Flack C E, Bellinger M F
Children's Hospital of Pittsburgh, University of Pittsburgh, Pennsylvania.
J Urol. 1993 Dec;150(6):1873-4. doi: 10.1016/s0022-5347(17)35919-0.
The diagnosis of multicystic renal dysplasia is confirmed by a combination of sonography and radionuclide scan. If the contralateral kidney is normal by these criteria, further radiological examination is often omitted. We prospectively studied 29 patients with a diagnosis of multicystic renal dysplasia by voiding cystourethrography to determine the condition of the solitary contralateral kidney. Eight patients (28%) were found to have contralateral vesicoureteral reflux, of whom 6 had normal ultrasound examinations and would not have undergone further radiographic study based on ultrasound criteria alone.
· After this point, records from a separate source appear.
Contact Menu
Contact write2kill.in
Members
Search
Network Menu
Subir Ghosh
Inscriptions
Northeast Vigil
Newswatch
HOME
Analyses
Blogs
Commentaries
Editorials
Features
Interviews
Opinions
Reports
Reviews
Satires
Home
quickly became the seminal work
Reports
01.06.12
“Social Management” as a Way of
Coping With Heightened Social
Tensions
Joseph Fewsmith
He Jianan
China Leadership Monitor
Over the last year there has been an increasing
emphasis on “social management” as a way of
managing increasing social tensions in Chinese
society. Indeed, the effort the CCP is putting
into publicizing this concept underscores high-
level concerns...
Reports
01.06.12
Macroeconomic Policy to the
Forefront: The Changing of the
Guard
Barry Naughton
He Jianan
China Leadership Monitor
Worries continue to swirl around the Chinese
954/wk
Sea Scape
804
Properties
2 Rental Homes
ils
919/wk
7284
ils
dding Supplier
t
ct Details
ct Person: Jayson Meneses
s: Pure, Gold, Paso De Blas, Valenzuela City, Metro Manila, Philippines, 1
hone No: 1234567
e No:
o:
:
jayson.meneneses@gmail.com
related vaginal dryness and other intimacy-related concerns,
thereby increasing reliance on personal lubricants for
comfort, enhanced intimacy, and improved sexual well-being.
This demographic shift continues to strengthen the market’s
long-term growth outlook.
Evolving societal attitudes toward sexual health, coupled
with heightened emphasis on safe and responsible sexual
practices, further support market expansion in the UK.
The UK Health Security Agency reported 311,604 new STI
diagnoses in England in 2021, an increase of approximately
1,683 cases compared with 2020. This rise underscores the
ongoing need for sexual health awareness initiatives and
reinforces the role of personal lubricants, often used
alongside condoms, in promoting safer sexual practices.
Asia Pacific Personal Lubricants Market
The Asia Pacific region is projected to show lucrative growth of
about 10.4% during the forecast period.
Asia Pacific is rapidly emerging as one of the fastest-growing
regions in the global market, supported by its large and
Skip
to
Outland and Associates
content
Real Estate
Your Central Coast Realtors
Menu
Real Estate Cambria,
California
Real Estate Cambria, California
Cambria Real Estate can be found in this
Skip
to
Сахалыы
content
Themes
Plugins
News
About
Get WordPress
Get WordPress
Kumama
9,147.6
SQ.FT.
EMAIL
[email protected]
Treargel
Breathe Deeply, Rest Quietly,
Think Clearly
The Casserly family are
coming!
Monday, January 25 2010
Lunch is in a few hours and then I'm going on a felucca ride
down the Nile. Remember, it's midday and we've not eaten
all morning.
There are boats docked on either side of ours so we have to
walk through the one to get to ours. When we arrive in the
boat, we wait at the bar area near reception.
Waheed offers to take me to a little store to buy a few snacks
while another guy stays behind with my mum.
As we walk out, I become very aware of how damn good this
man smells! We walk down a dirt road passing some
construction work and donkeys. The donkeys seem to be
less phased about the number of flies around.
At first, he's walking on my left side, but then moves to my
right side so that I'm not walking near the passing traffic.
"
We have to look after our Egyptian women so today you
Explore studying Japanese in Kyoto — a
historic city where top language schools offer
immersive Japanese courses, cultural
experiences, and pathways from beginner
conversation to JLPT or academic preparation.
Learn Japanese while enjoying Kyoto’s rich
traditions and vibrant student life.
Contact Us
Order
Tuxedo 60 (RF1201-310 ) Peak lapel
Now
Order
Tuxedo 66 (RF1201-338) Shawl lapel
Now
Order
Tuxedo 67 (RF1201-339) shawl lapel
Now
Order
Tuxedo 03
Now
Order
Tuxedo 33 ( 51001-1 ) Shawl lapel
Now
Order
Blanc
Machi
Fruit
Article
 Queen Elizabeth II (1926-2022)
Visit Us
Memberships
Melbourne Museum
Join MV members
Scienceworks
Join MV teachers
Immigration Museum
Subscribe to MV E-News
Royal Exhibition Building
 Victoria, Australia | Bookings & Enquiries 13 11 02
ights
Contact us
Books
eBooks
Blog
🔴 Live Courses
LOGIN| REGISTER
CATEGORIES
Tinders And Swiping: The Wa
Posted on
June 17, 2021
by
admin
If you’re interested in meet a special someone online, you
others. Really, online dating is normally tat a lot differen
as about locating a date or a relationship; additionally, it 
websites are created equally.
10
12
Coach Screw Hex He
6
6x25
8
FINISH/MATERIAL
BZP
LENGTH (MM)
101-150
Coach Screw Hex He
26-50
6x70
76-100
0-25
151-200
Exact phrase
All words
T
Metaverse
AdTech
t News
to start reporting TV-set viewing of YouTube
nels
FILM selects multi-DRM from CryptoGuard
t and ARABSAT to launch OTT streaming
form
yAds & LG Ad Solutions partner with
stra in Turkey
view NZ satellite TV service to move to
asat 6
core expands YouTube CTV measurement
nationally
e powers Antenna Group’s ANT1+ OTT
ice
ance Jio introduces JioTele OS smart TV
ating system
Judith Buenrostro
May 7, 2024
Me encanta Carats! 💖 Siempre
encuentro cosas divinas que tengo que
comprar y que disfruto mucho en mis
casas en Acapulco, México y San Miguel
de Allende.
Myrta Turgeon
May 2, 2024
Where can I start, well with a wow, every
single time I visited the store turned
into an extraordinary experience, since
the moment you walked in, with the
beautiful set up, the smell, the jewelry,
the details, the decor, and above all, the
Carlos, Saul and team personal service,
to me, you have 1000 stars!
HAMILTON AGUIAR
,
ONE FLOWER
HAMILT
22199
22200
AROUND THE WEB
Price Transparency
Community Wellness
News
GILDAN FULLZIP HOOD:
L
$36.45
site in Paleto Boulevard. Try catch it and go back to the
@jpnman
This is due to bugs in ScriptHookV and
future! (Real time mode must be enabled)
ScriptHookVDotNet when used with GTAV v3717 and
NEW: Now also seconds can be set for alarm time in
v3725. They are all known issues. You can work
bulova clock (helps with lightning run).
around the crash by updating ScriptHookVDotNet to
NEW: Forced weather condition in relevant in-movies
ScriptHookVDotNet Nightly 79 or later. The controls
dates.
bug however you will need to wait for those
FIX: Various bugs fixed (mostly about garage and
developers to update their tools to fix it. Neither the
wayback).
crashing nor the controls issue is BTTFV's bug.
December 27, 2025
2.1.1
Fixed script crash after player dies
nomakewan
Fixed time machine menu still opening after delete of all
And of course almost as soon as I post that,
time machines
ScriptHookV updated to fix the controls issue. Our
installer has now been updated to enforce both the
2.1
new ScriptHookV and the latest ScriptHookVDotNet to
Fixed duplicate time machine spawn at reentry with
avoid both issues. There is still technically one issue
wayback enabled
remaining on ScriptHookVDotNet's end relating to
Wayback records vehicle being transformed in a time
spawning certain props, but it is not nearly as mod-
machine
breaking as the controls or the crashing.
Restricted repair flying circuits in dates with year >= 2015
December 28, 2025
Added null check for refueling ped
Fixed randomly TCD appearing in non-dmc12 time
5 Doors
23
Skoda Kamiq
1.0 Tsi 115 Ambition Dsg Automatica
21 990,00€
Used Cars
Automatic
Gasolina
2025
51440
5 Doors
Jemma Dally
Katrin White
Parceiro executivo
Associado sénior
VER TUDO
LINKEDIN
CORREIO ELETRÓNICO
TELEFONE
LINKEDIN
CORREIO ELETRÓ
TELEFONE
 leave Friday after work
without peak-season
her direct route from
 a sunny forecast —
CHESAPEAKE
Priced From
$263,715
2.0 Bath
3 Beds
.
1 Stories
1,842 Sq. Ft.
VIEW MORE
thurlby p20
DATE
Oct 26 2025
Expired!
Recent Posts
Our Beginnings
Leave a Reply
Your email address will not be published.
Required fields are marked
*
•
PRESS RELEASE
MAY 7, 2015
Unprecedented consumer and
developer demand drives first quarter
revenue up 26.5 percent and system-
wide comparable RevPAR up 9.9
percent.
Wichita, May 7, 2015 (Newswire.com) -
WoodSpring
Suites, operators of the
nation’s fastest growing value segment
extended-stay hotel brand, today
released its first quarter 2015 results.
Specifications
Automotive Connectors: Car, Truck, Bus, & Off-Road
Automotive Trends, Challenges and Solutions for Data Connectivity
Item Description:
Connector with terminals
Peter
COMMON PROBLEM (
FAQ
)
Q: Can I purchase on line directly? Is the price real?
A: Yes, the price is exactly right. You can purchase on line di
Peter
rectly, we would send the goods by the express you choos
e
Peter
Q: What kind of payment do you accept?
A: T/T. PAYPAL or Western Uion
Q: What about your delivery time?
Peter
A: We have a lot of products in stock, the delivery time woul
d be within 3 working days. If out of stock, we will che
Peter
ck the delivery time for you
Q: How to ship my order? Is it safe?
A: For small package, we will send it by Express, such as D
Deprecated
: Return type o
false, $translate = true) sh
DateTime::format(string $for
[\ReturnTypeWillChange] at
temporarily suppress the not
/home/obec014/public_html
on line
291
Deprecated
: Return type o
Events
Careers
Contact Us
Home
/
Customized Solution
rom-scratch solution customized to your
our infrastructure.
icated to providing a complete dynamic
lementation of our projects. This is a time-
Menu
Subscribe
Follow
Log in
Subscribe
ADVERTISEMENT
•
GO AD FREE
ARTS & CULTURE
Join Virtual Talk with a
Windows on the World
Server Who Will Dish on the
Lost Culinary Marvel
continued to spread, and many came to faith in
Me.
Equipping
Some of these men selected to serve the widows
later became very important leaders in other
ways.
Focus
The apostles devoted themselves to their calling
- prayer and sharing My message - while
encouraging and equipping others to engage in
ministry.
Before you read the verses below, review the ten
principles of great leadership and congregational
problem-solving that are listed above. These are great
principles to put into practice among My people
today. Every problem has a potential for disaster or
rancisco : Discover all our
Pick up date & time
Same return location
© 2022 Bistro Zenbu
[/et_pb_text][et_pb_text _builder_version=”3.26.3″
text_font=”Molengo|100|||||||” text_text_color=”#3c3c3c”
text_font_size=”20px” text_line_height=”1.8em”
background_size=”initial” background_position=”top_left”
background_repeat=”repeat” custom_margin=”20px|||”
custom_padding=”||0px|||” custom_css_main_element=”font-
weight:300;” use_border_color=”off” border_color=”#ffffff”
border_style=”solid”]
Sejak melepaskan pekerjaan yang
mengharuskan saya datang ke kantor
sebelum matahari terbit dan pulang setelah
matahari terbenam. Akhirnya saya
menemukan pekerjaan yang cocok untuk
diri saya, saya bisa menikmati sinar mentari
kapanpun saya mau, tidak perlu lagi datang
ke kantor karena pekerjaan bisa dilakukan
Contralateral vesicoureteral reflux in association with multicystic renal dysplasia puts solitary kidneys at risk for pyelonephritic scarring. Therefore, voiding cystourethrography should be performed as part of the initial evaluation of all infants with multicystic renal dysplasia.
多囊性肾发育不良的诊断通过超声检查和放射性核素扫描相结合来确定。如果按照这些标准对侧肾脏正常,通常可省略进一步的放射学检查。我们前瞻性地研究了29例经排尿性膀胱尿道造影诊断为多囊性肾发育不良的患者,以确定对侧孤立肾的情况。发现8例患者(28%)存在对侧膀胱输尿管反流,其中6例超声检查正常,仅根据超声标准不会接受进一步的影像学检查。与多囊性肾发育不良相关的对侧膀胱输尿管反流使孤立肾有发生肾盂肾炎瘢痕形成的风险。因此,排尿性膀胱尿道造影应作为所有多囊性肾发育不良婴儿初始评估的一部分进行。